§ Exercise description: Exact transcription with no images: write out all of the entries below.

§ Data to process:
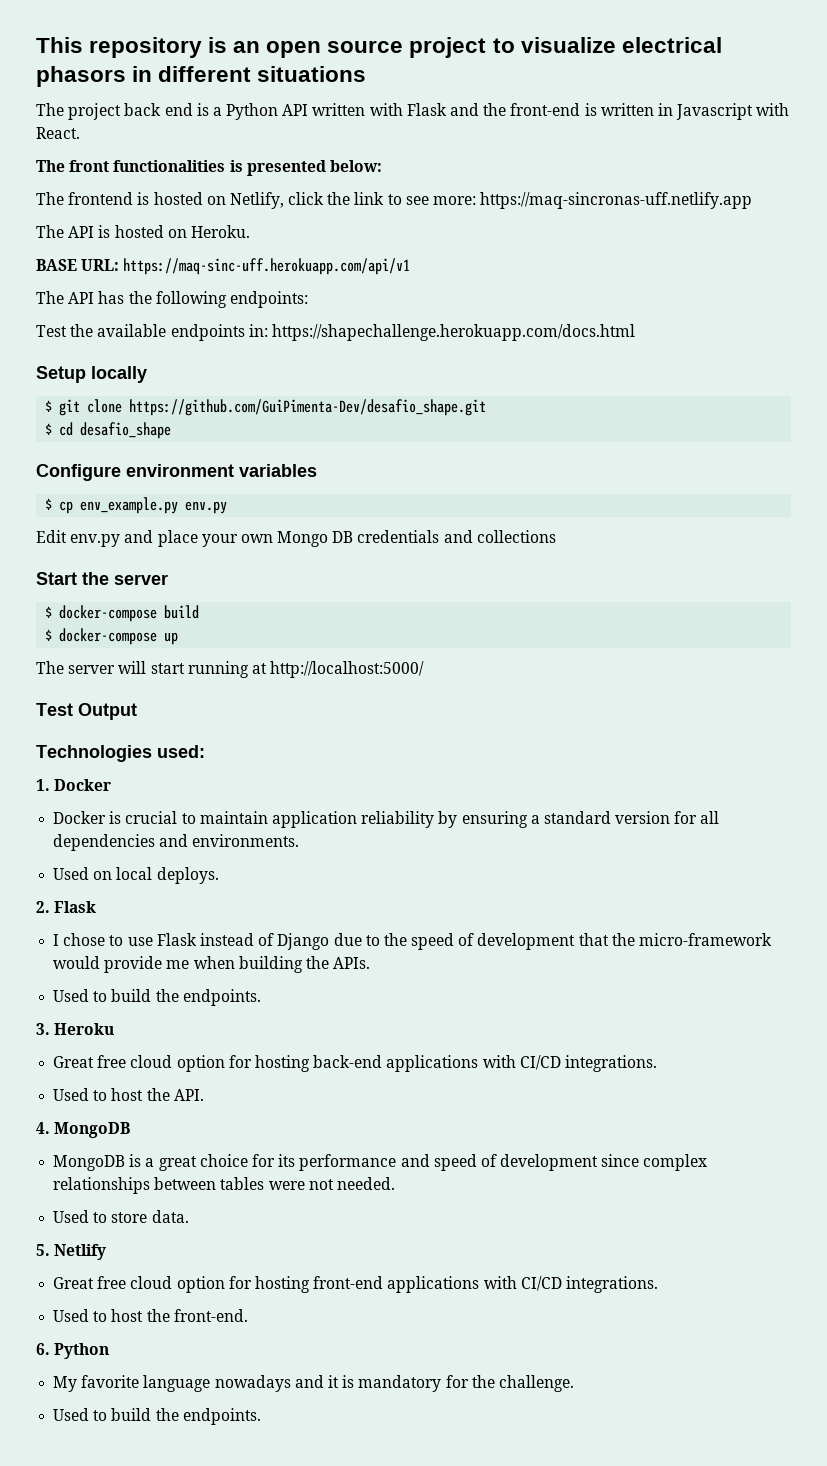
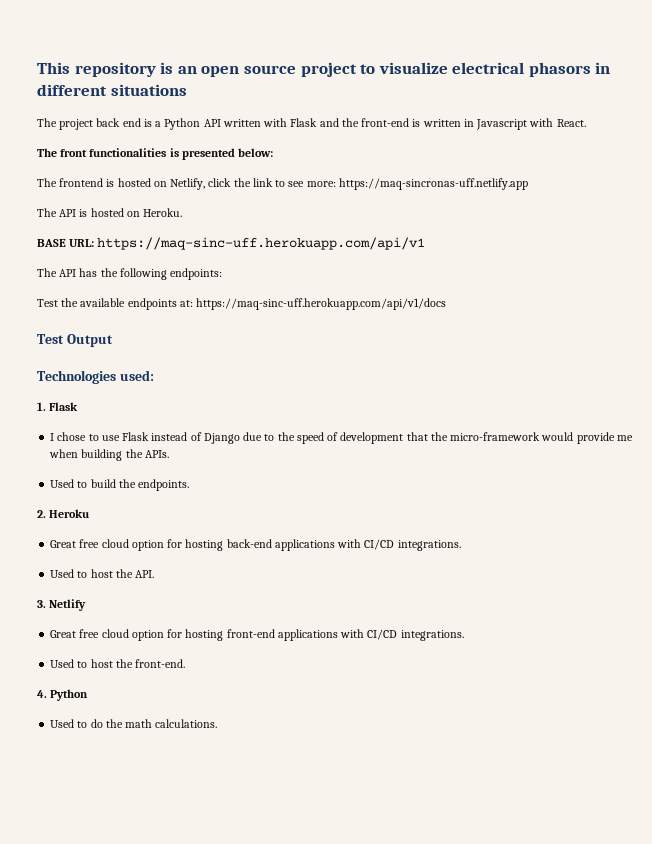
[248,324,635,341] [36,366,147,383] [45,399,487,416] [45,422,172,439] [36,464,317,481] [45,497,228,514] [36,530,556,547] [36,572,168,585] [45,605,200,622] [45,628,179,645] [36,661,425,678] in: https://shapechallenge.herokuapp.com/docs.html // Setup locally // $ git clone https://github.com/GuiPimenta-Dev/desafio_shape.git // $ cd desafio_shape // Configure environment variables // $ cp env_example.py env.py // Edit env.py and place your own Mongo DB credentials and collections // Start the server // $ docker-compose build // $ docker-compose up // The server will start running at http://localhost:5000/ -> [179,298,447,310] at: https://maq-sinc-uff.herokuapp.com/api/v1/docs
[54,779,112,791] [53,811,720,828] [53,834,300,851] [53,867,219,884] [36,901,50,913] Docker // Docker is crucial to maintain application reliability by ensuring a standard version for all dependencies and environments. // Used on local deploys. // 2. -> (46, 406) none
[36,1023,50,1035] 3. -> [37,510,46,518] 2.
[36,1122,131,1138] [53,1154,708,1171] [53,1177,395,1194] [53,1210,189,1223] [36,1244,50,1256] 4. MongoDB // MongoDB is a great choice for its performance and speed of development since complex relationships between tables were not needed. // Used to store data. // 5. -> [37,600,46,608] 3.
[36,1343,50,1355] 6. -> [37,690,47,698] 4.
[53,1375,574,1392] [53,1408,261,1425] My favorite language nowadays and it is mandatory for the challenge. // Used to build the endpoints. -> [50,719,218,728] Used to do the math calculations.

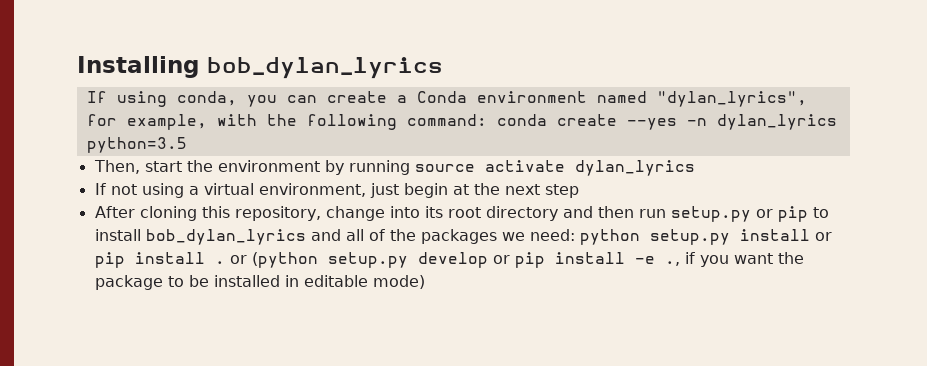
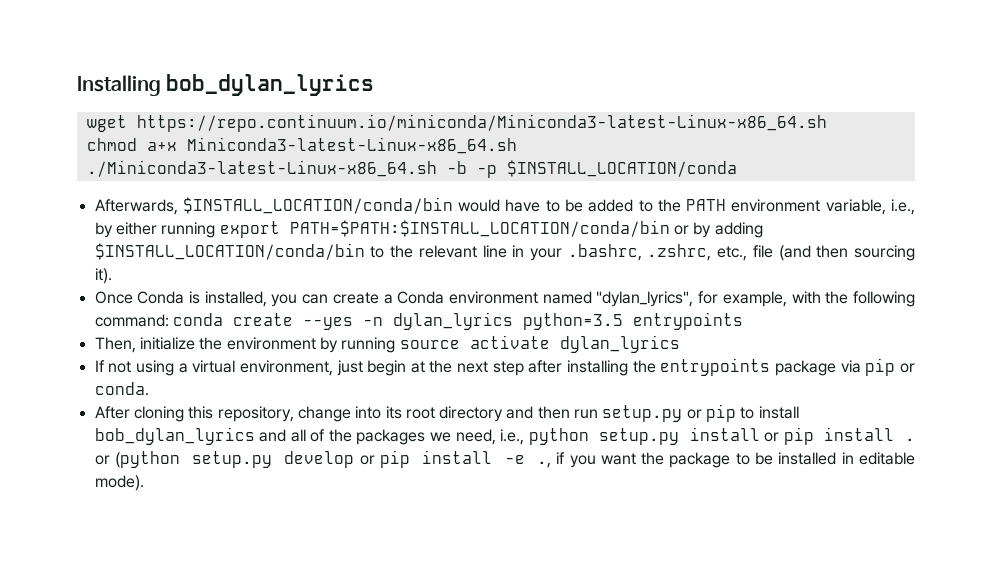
[86,91,237,107] If using conda, -> [86,114,827,132] [86,137,517,154] [86,160,737,178] [94,197,915,215] [94,220,763,238] [94,243,916,261] [94,268,112,284] [94,291,267,307] wget https://repo.continuum.io/miniconda/Miniconda3-latest-Linux-x86_64.sh // chmod a+x Miniconda3-latest-Linux-x86_64.sh // ./Miniconda3-latest-Linux-x86_64.sh -b -p $INSTALL_LOCATION/conda // Afterwards, $INSTALL_LOCATION/conda/bin would have to be added to the PATH environment variable, i.e., by either running export PATH=$PATH:$INSTALL_LOCATION/conda/bin or by adding $INSTALL_LOCATION/conda/bin to the relevant line in your .bashrc, .zshrc, etc., file (and then sourcing it). // Once Conda is installed,
(187, 145) none -> [632,312,743,330] entrypoints
[144,161,182,172] start -> [139,337,195,350] initialize
(579, 191) none -> [528,358,916,376] [94,382,149,396] after installing the entrypoints package via pip or conda.
[529,229,575,241] need: -> [455,429,525,445] need, i.e.,
[372,275,425,289] mode) -> [94,475,144,491] mode).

§ Expected answer:
[248,324,635,341] [36,366,147,383] [45,399,487,416] [45,422,172,439] [36,464,317,481] [45,497,228,514] [36,530,556,547] [36,572,168,585] [45,605,200,622] [45,628,179,645] [36,661,425,678] in: https://shapechallenge.herokuapp.com/docs.html // Setup locally // $ git clone https://github.com/GuiPimenta-Dev/desafio_shape.git // $ cd desafio_shape // Configure environment variables // $ cp env_example.py env.py // Edit env.py and place your own Mongo DB credentials and collections // Start the server // $ docker-compose build // $ docker-compose up // The server will start running at http://localhost:5000/ -> [179,298,447,310] at: https://maq-sinc-uff.herokuapp.com/api/v1/docs
[54,779,112,791] [53,811,720,828] [53,834,300,851] [53,867,219,884] [36,901,50,913] Docker // Docker is crucial to maintain application reliability by ensuring a standard version for all dependencies and environments. // Used on local deploys. // 2. -> (46, 406) none
[36,1023,50,1035] 3. -> [37,510,46,518] 2.
[36,1122,131,1138] [53,1154,708,1171] [53,1177,395,1194] [53,1210,189,1223] [36,1244,50,1256] 4. MongoDB // MongoDB is a great choice for its performance and speed of development since complex relationships between tables were not needed. // Used to store data. // 5. -> [37,600,46,608] 3.
[36,1343,50,1355] 6. -> [37,690,47,698] 4.
[53,1375,574,1392] [53,1408,261,1425] My favorite language nowadays and it is mandatory for the challenge. // Used to build the endpoints. -> [50,719,218,728] Used to do the math calculations.

[86,91,237,107] If using conda, -> [86,114,827,132] [86,137,517,154] [86,160,737,178] [94,197,915,215] [94,220,763,238] [94,243,916,261] [94,268,112,284] [94,291,267,307] wget https://repo.continuum.io/miniconda/Miniconda3-latest-Linux-x86_64.sh // chmod a+x Miniconda3-latest-Linux-x86_64.sh // ./Miniconda3-latest-Linux-x86_64.sh -b -p $INSTALL_LOCATION/conda // Afterwards, $INSTALL_LOCATION/conda/bin would have to be added to the PATH environment variable, i.e., by either running export PATH=$PATH:$INSTALL_LOCATION/conda/bin or by adding $INSTALL_LOCATION/conda/bin to the relevant line in your .bashrc, .zshrc, etc., file (and then sourcing it). // Once Conda is installed,
(187, 145) none -> [632,312,743,330] entrypoints
[144,161,182,172] start -> [139,337,195,350] initialize
(579, 191) none -> [528,358,916,376] [94,382,149,396] after installing the entrypoints package via pip or conda.
[529,229,575,241] need: -> [455,429,525,445] need, i.e.,
[372,275,425,289] mode) -> [94,475,144,491] mode).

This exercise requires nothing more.